● Saved data entries
——
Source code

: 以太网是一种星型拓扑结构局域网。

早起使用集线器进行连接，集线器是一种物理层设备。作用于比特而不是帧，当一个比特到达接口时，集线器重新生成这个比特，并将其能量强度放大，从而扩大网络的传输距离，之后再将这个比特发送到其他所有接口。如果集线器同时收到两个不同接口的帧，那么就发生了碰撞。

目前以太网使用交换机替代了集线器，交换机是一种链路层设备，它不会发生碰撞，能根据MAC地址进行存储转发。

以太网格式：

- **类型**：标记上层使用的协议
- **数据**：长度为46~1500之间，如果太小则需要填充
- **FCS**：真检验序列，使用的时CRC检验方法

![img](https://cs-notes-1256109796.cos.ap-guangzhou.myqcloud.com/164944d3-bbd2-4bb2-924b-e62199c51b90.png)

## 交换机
——
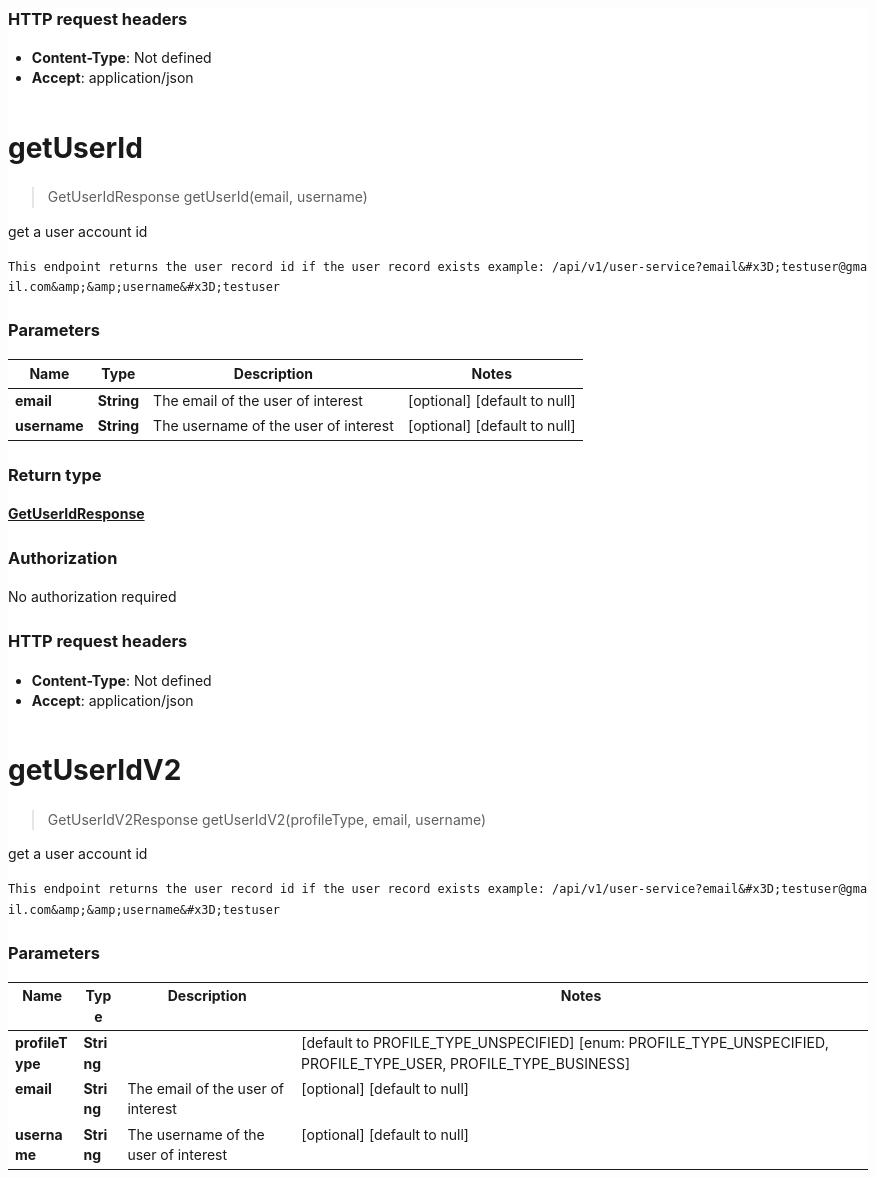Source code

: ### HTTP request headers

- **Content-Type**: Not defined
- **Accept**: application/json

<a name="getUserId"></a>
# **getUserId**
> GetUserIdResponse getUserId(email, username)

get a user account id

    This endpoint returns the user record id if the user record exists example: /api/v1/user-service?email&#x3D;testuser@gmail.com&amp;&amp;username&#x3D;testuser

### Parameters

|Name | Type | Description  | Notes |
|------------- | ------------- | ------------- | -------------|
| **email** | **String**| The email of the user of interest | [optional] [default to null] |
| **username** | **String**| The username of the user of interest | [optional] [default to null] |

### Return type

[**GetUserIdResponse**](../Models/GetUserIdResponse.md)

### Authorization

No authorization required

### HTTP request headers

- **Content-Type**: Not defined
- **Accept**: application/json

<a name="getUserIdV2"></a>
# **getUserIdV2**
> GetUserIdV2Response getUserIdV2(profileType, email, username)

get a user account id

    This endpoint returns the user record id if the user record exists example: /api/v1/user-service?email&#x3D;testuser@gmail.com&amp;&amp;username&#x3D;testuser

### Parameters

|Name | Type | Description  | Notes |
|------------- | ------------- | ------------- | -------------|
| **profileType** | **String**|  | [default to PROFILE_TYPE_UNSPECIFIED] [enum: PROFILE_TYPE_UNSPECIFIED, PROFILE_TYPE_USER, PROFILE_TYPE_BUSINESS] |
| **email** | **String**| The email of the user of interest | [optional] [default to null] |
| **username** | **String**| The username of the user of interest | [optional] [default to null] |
——
● WORK INSTRUCTION
Can you output every line of the records from the one containing "### Authorization" down to the one containing "getUserIdV2(profileType, email, username)", both included, unchanged?

● TASK RESPONSE
### Authorization

No authorization required

### HTTP request headers

- **Content-Type**: Not defined
- **Accept**: application/json

<a name="getUserIdV2"></a>
# **getUserIdV2**
> GetUserIdV2Response getUserIdV2(profileType, email, username)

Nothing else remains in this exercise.